WHAT TO PRODUCE: A complete answer lists every line of the entries below where the string "email" appears.

Segment Start: THE RECORDS

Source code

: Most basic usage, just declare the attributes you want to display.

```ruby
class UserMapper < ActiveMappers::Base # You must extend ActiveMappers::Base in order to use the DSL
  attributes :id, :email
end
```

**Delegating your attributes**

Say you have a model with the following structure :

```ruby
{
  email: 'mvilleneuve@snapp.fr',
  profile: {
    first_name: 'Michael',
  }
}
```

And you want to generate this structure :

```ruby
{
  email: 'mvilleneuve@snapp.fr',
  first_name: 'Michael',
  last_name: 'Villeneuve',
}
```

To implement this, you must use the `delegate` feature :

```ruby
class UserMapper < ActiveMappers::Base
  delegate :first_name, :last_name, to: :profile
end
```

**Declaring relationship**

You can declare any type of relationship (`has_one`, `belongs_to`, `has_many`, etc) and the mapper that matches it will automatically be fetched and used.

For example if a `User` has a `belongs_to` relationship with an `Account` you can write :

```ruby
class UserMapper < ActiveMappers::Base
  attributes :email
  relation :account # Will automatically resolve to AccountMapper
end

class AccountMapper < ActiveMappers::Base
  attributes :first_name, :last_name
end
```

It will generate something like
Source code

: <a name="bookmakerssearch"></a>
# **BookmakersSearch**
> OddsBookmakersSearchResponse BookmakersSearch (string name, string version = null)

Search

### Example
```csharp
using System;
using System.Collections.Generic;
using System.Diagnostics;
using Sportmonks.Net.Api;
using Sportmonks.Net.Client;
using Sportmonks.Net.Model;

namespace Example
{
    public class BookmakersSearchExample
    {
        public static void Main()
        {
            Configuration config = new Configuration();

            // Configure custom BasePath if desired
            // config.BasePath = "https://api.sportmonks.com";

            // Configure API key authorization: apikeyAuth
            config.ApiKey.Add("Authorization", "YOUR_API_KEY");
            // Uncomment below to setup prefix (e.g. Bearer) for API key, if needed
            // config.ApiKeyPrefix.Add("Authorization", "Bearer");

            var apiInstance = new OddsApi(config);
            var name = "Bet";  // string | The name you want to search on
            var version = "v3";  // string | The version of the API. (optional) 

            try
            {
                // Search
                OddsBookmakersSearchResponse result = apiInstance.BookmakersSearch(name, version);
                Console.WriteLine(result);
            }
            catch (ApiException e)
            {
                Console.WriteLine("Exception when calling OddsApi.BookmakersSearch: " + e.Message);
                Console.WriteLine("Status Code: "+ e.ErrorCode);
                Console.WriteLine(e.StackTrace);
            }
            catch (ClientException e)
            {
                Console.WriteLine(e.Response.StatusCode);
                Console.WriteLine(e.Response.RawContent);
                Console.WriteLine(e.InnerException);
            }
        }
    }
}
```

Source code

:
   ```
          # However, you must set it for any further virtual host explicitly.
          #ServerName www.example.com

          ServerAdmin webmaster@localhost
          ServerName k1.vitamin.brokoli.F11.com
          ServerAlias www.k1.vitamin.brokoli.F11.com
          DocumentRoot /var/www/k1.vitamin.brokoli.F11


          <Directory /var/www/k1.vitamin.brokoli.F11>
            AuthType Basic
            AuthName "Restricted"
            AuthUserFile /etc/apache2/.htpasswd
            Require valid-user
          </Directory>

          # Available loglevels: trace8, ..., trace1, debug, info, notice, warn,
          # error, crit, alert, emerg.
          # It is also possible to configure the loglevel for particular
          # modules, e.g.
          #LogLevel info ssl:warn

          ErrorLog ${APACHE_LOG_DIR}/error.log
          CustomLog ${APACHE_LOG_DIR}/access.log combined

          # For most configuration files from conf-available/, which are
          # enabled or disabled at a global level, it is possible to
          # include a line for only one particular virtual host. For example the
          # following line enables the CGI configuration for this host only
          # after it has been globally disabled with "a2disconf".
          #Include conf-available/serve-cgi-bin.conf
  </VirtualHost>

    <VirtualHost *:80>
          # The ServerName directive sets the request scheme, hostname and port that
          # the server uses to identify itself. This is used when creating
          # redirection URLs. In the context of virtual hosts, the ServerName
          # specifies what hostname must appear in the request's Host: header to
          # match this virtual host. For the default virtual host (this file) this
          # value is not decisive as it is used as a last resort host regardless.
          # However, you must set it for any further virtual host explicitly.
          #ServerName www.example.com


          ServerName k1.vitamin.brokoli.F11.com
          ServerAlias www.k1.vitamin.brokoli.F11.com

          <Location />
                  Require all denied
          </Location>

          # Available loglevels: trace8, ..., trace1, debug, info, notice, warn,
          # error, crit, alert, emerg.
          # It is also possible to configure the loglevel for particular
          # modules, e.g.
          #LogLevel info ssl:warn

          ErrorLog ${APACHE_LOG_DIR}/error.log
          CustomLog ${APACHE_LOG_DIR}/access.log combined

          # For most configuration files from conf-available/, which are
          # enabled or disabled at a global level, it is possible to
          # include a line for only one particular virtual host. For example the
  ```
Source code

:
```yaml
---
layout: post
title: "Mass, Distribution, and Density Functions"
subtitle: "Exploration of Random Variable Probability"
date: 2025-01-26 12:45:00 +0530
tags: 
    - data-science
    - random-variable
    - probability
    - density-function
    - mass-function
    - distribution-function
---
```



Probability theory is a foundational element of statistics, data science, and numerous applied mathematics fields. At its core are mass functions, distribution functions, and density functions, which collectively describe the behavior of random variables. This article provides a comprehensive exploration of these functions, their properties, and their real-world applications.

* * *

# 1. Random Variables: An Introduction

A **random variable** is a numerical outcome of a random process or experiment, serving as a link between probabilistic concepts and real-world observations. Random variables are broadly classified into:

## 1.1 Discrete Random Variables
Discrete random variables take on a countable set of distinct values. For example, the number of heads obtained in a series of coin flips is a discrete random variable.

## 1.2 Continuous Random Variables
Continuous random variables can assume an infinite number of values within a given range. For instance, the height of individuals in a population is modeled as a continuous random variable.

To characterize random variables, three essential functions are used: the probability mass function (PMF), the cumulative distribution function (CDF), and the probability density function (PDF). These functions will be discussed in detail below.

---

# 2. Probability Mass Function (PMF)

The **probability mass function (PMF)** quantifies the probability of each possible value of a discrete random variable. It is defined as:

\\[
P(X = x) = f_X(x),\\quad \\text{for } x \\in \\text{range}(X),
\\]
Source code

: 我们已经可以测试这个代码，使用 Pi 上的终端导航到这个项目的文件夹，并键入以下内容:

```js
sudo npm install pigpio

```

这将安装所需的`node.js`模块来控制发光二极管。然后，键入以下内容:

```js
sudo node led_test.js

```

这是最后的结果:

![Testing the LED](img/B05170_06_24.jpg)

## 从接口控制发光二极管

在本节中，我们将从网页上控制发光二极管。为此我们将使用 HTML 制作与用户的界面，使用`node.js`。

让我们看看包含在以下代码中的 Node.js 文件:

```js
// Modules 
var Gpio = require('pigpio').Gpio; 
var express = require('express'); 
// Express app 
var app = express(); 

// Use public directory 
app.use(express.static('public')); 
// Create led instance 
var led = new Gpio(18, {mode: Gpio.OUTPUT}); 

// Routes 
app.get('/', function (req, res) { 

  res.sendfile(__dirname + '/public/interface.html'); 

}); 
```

Segment End: THE RECORDS

ANSWER BOX:
  attributes :id, :email
  email: 'mvilleneuve@snapp.fr',
  email: 'mvilleneuve@snapp.fr',
  attributes :email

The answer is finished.